STEP61, the membrane-associated isoform, was found primarily at extrasynaptic sites in both P7 and adult brain. Correspondingly, STEP substrates ERK and p38 are mostly associated with extrasynaptic membranes. The extrasynaptic localization of STEP and p38 is consistent with a recent study from adult mouse cortical tissue [22
], it also supports the preference of p38 activation and STEP cleavage following extrasynaptic NMDAR stimulation or in vitro ischemia [22
]. STEP61 cleavage was also found in a neonatal P7 rat HI model [3
]. Compared to the adult brain, P7 animals have lower STEP and higher p38 available at extrasynaptic sites; this may be related to the greater susceptibility of neonates to HI or other brain injury involving excitotoxicity.

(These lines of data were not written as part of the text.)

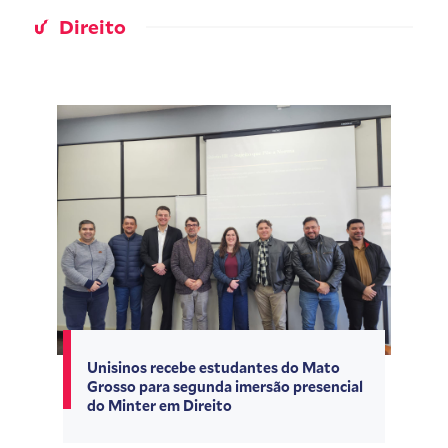
Direito
Unisinos recebe estudantes do Mato
Grosso para segunda imersão presencial
do Minter em Direito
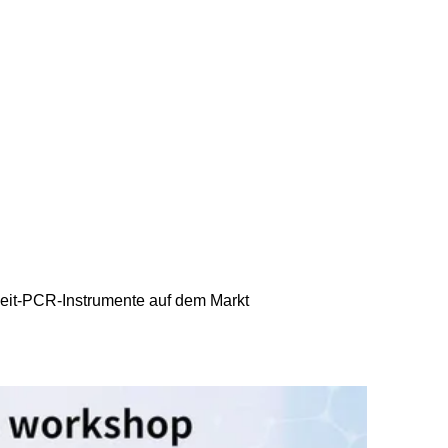
eit-PCR-Instrumente auf dem Markt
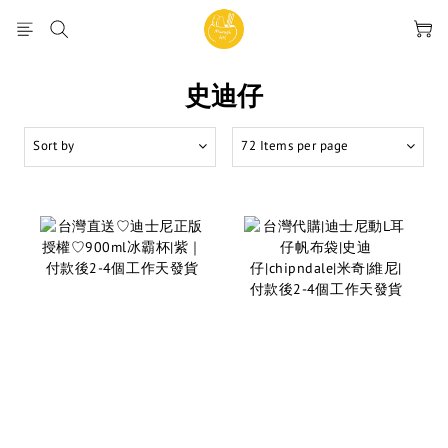
史迪仔
Sort by
72 Items per page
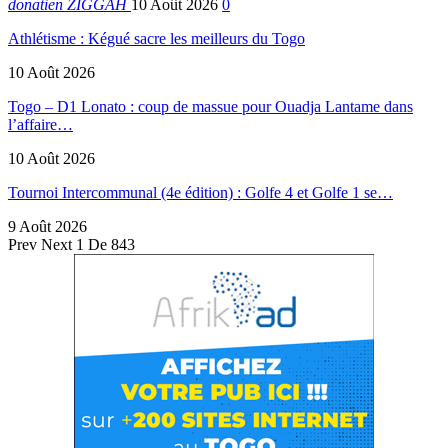
donatien ZIGGAH
10 Août 2026
0
Athlétisme : Kégué sacre les meilleurs du Togo
10 Août 2026
Togo – D1 Lonato : coup de massue pour Ouadja Lantame dans
l’affaire…
10 Août 2026
Tournoi Intercommunal (4e édition) : Golfe 4 et Golfe 1 se…
9 Août 2026
Prev
Next
1 De 843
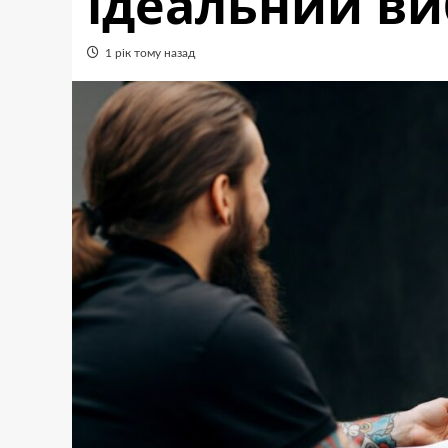
ідеальний ви
1 рік тому назад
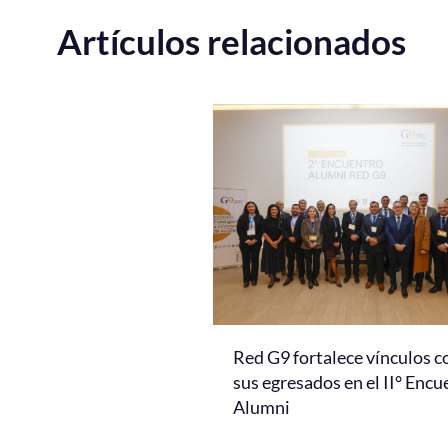
Artículos relacionados
Red G9 fortalece vínculos c
sus egresados en el II° Encu
Alumni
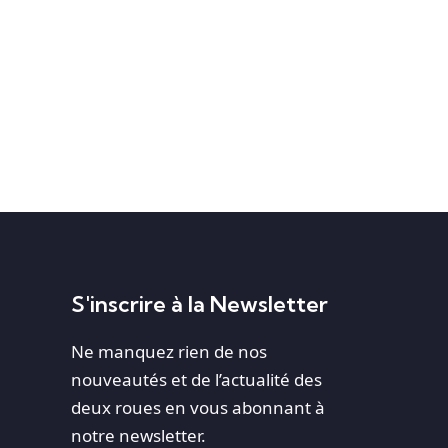
S'inscrire à la Newsletter
Ne manquez rien de nos
nouveautés et de l’actualité des
deux roues en vous abonnant à
notre newsletter.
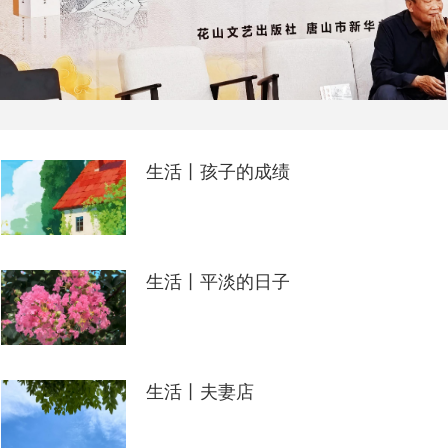
生活丨孩子的成绩
生活丨平淡的日子
生活丨夫妻店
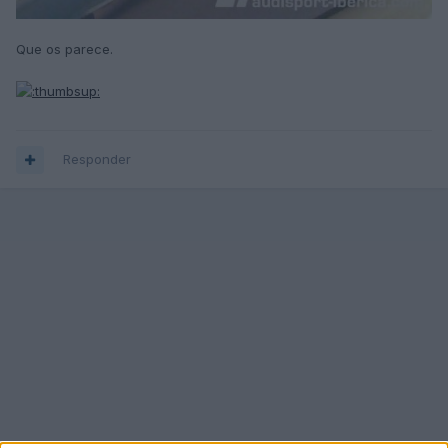
Que os parece.
Responder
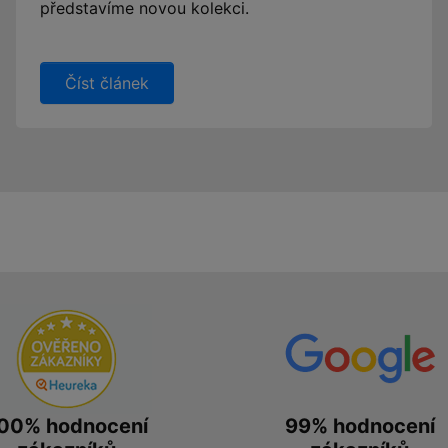
představíme novou kolekci.
Číst článek
00% hodnocení
99% hodnocení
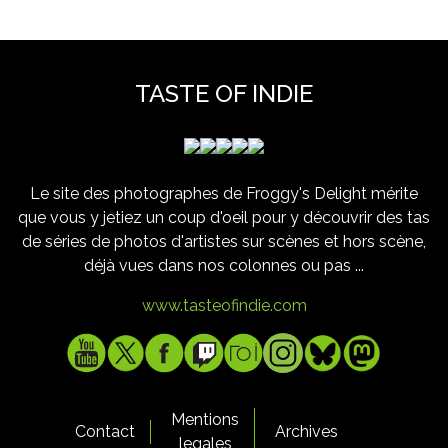
TASTE OF INDIE
Le site des photographes de Froggy's Delight mérite
que vous y jetiez un coup d'oeil pour y découvrir des tas
de séries de photos d'artistes sur scènes et hors scène,
déjà vues dans nos colonnes ou pas ...
www.tasteofindie.com
Mentions
Contact
Archives
legales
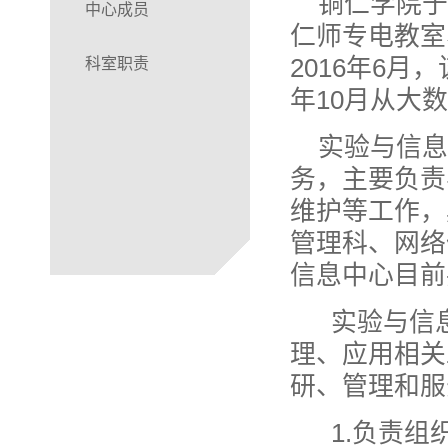
铜仁学院于
中心成员
仁师专电教室
2016年6
科室职责
年10月从大
实验与信息
务，主要负责
维护等工作，
管理科、网络
信息中心目前
实验与信
理、应用相关
研、管理和服
1.负责组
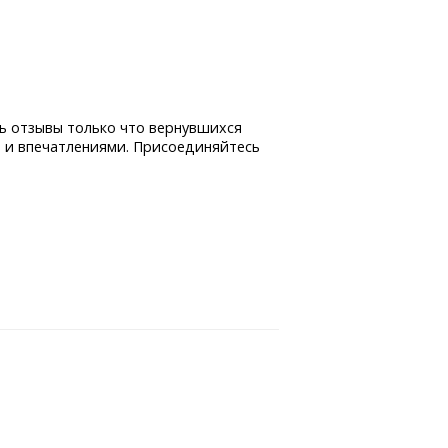
ь отзывы только что вернувшихся
 и впечатлениями. Присоединяйтесь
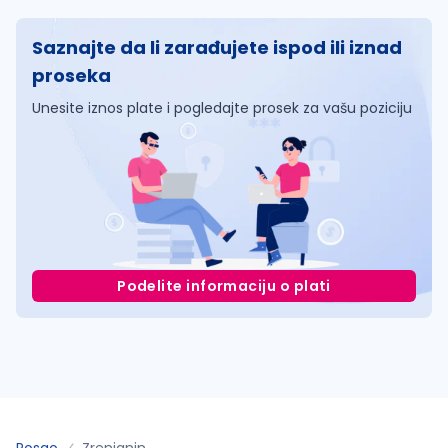
Saznajte da li zarađujete ispod ili iznad
proseka
Unesite iznos plate i pogledajte prosek za vašu poziciju
Podelite informaciju o plati
Posao
Zrenjanin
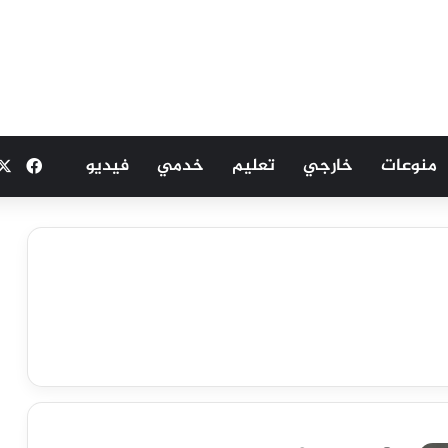
منوعات
خارجي
تعليم
خدمي
فيديو
فيسب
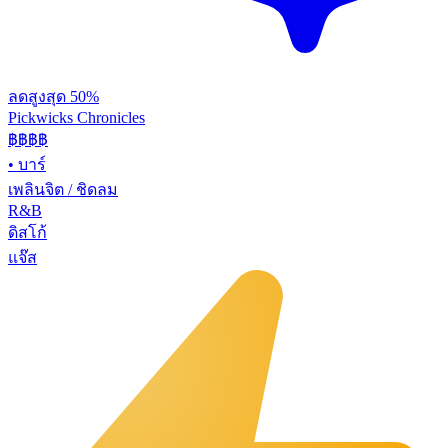
ลดสูงสุด 50%
Pickwicks Chronicles
฿฿฿
฿
•
บาร์
เพลินจิต / ชิดลม
R&B
ดิสโก้
แจ๊ส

ERK, another STEP substrate, while more concentrated extrasynaptically, has been reported to be activated by synaptic NMDAR stimulation and shut-off by extrasynaptic NMDAR. Complex mechanisms are involved in ERK regulation, so ERK activity is determined by whether activation or inhibition dominates. The functional significance of extrasynaptic ERK and p38 is not clear. It is possible that cytosol ERK and p38 are translocated to different cell compartments including membranes to interact with specific signal proteins in response to different stimuli.
In conclusion, our study demonstrates a developmental regulation in localization and expression of NMDAR, Src and MAP kinases in synaptic and extrasynaptic membranes in mouse cortical tissue. Protein localization could contribute to, but is unlikely to fully account for the differences between synaptic versus extrasynaptic NMDAR signaling. Determining whether pro-death or pro-survival signaling following NMDAR activation predominates will allow for identification of more specific therapeutic targets for neonatal HI.